Nope, visit here to see some of this in action:

                http://www.hdrsoft.com/

This is one of Adobe's competitors showing their tools in action 
against PhotoShop (I am not affiliated with either company!!!!!!!)

So I think that Apple is waiting for Intel to show something both good 
and affordable on the high end and that is why the transition will take 
a while. These comments and speculations are avery valid for video and 
audio editing apps as well, including Final Cut, etc. They need AltiVec 
too, more so than PhotoShop does.

"What about all of those high end apps that do not use Altivec?" I 
think those will immediately do well with the re-compile and run on the 
new hardware. Even the ones that use PPC code without using the AltiVec 
stuff.

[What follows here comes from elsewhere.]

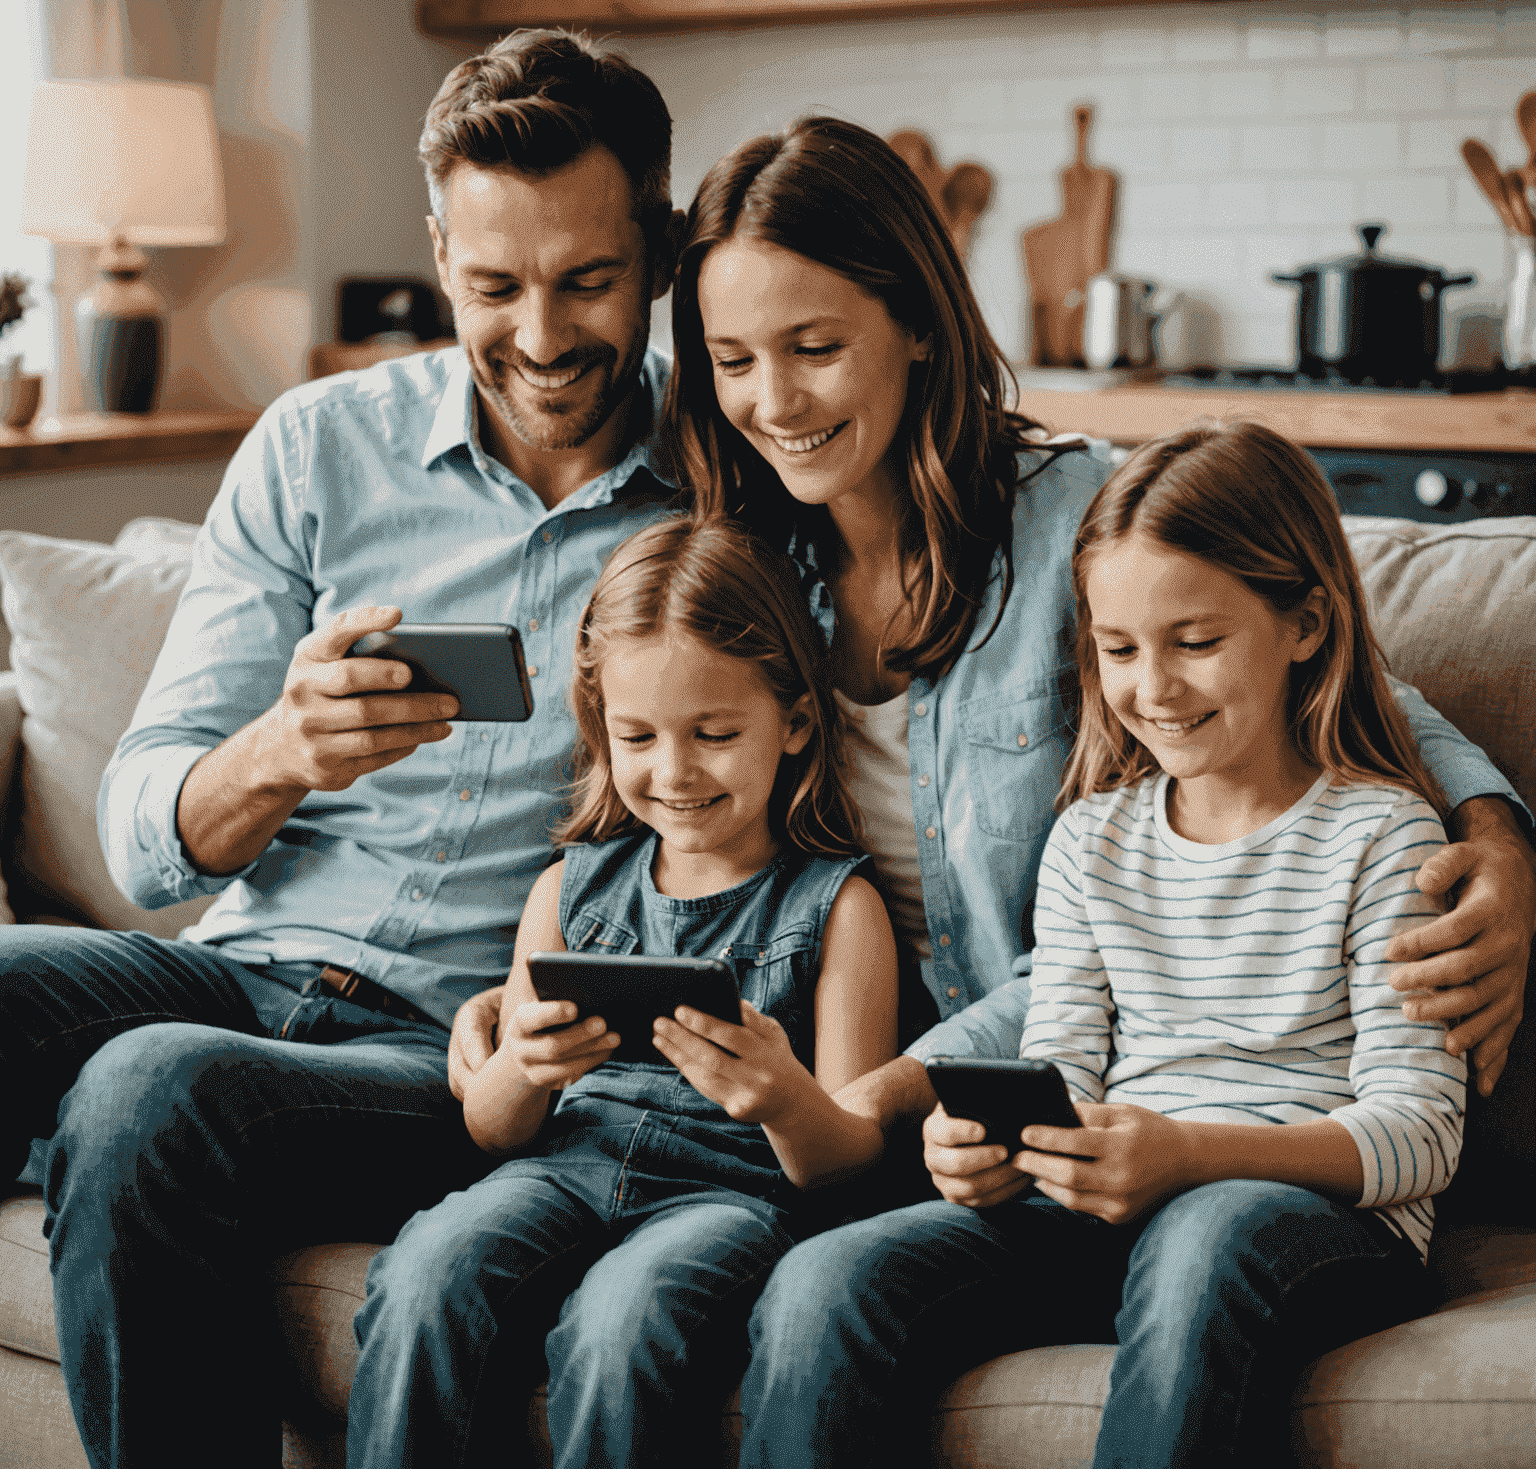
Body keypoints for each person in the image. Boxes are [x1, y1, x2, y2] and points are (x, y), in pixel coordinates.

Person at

Keep in mind the compilers for the G5 are essentially brand new. 
The AltiVec stuff is good but as I mentioned that end is pretty much in 
a mature state. The integer part (these things Intel does a good job 
on) on the G5 has lots of room for improvement. These integer 
instruction sets are not even close to being very well optimized 
(fine-tuned for speed and stability). So that switch should go well and 
keep the database folks pleased. Though I guess we will not get to see 
how well Oracle really would run if it had been set up using a mature 
development package on a G5 system.

For the time being (next two to four years) the G5 Macs will still be a 
solid value for the money.

                        Jerry
-----------------------------------
Someday, I will come up with a clever signature line. I am not sure if 
I will use it or not, but I will come up with one.